BARISAN.CO – HIV masih menjadi salah satu tantangan kesehatan masyarakat yang paling serius di dunia. Kebanyakan orang percaya, virus penyebab AIDS ini muncul pertama kali di Kinshasa, Republik Demokratik Kongo sekitar tahun 1920. Hingga di tahun 1980-an, tidak ada seorang pun yang mengetahui jumlah orang terinfeksi HIV/AIDS.
Februari 1987, WHO meluncurkan The Global Program on AIDS demi meningkatkan kesadaran, menghasilkan kebijakan berbasis bukti, memberikan dukungan teknis dan keuangan terhadap negara-negara, melakukan penelitian, mempromosikan LSM, serta mempromosikan hak-hak orang yang hidup dengan HIV.
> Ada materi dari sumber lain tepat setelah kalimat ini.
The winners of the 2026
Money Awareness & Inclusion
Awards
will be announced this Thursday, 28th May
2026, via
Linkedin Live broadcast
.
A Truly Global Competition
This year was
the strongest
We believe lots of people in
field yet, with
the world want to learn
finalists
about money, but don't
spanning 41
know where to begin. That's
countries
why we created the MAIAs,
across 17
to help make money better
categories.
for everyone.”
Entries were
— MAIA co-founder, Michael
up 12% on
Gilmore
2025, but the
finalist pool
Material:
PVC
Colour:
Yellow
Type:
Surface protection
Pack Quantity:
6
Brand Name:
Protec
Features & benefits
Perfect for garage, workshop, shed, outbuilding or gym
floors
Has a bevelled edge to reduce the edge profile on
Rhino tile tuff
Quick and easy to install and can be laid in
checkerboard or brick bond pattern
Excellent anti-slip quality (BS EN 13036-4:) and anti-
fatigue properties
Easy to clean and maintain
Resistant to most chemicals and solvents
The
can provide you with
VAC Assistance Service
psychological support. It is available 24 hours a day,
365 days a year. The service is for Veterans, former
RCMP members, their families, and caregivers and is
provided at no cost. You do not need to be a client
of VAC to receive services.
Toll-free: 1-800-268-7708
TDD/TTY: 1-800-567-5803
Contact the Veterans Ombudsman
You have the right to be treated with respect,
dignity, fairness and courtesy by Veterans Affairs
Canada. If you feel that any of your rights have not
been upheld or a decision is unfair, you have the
WHO kemudian melaporkan, kasus HIV di bulan Desember tahun itu mencapai 71.751 dengan 47.022 kasus di antaranya terjadi di Amerika Serikat.
Setahun berselang, atau di tahun 1988, WHO mendeklarasikan 1 Desember sebagai Hari AIDS Sedunia pertama kali.
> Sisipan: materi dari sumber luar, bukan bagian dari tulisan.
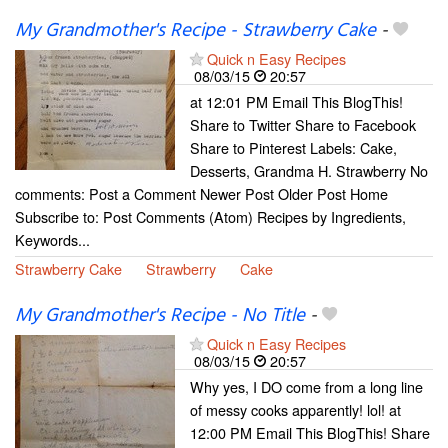
My Grandmother's Recipe - Strawberry Cake
-
Quick n Easy Recipes
08/03/15
20:57
at 12:01 PM Email This BlogThis!
Share to Twitter Share to Facebook
Share to Pinterest Labels: Cake,
Desserts, Grandma H. Strawberry No
comments: Post a Comment Newer Post Older Post Home
Subscribe to: Post Comments (Atom) Recipes by Ingredients,
Keywords...
Strawberry Cake
Strawberry
Cake
My Grandmother's Recipe - No Title
-
Quick n Easy Recipes
08/03/15
20:57
Why yes, I DO come from a long line
of messy cooks apparently! lol! at
12:00 PM Email This BlogThis! Share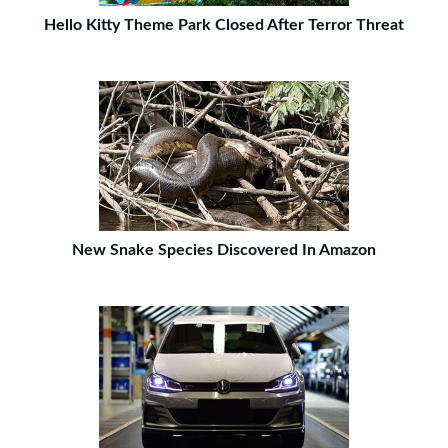
Hello Kitty Theme Park Closed After Terror Threat
New Snake Species Discovered In Amazon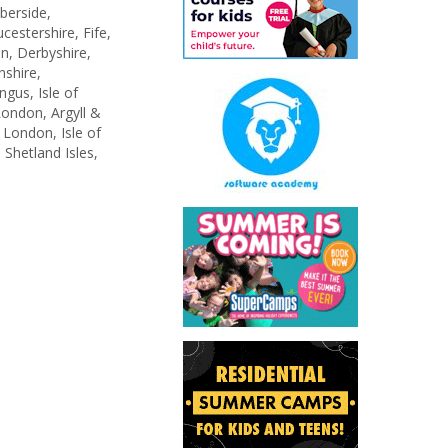
berside,
estershire, Fife,
n, Derbyshire,
shire,
gus, Isle of
ondon, Argyll &
 London, Isle of
 Shetland Isles,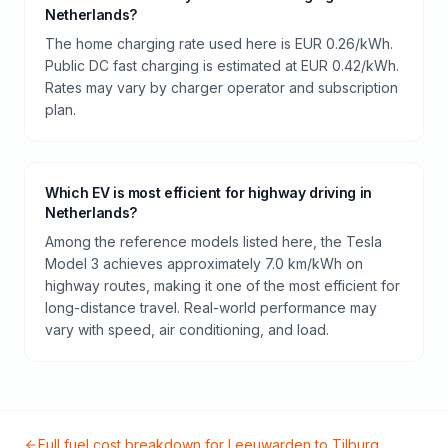
Netherlands?
The home charging rate used here is EUR 0.26/kWh.
Public DC fast charging is estimated at EUR 0.42/kWh.
Rates may vary by charger operator and subscription
plan.
Which EV is most efficient for highway driving in
Netherlands?
Among the reference models listed here, the Tesla
Model 3 achieves approximately 7.0 km/kWh on
highway routes, making it one of the most efficient for
long-distance travel. Real-world performance may
vary with speed, air conditioning, and load.
Full fuel cost breakdown for
Leeuwarden
to
Tilburg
Menurut data UNAIDS, sekitar 37,6 juta orang di tahun 2020 hidup dengan HIV di seluruh dunia. Dari jumlah tersebut, 35,9 jutanya orang dewasa sedangkan 1,7 juta lainnya anak-anak berusia kurang dari 15 tahun.
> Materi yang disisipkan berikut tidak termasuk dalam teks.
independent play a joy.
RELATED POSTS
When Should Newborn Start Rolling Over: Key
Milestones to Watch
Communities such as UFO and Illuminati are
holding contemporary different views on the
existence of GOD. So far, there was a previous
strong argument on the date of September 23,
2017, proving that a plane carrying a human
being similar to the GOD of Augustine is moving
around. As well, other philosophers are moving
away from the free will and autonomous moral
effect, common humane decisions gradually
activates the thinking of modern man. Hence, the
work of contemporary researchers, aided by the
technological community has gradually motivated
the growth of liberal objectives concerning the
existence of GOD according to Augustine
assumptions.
Tes HIV menjadi gerbang pencegahan HIV, pengobatan, perawatan, serta layanan dukungan. Pada tahun lalu, sekitar 84 persen ODHA secara global baru mengetahui status HIV-nya. Dan, masih ada 16 persen sisanya (6 juta orang) memerlukan akses ke layanan tes HIV.
Di tahun 2000, seperempat warga Afrika Selatan berusia antara 15 hingga 45 tahun dinyatakan positif HIV/AIDS. Di saat bersamaan, stigma silih-berganti menghampiri mereka yang terinfeksi.
Peran Nelson Mandela
Mantan presiden Afrika Selatan, Nelson Mandela mengambil langkah berani dalam melawan AIDS. Meski terlambat, sebab ia tidak melakukannya saat masih menjabat sebagai presiden, Mandela dengan gagah berani menetapkan agenda baru untuk perjuangan di masa depan dalam melawan HIV/AIDS.
Di tahun yang sama, pada Hari AIDS Sedunia, Mandela menegaskan negaranya sedang menghadapi bencana dengan proporsi yang tak terukur dari HIV/AIDS. Menurutnya, HIV/AIDS ialah musuh yang tak kasat mata, namun mengancam tatanan masyarakat di Afrika Selatan.
“Bersikaplah setia pada satu pasangan dan gunakan kondom. Berikan anak cinta, tawa, dan kedamaian, bukan AIDS” tegas Mandela.
Selain itu, Mandela dalam pidatonya tersebut menyampaikan orang-orang yang terinfeksi penyakit ini tidak menginginkan stigma melainkan cinta.
Mandela menambahkan negaranya harus mempromosikan penggunaan kondom, pengobatan dini, konseling dan obat-obatan agar dapat mengurangi penularan dari ibu ke anak.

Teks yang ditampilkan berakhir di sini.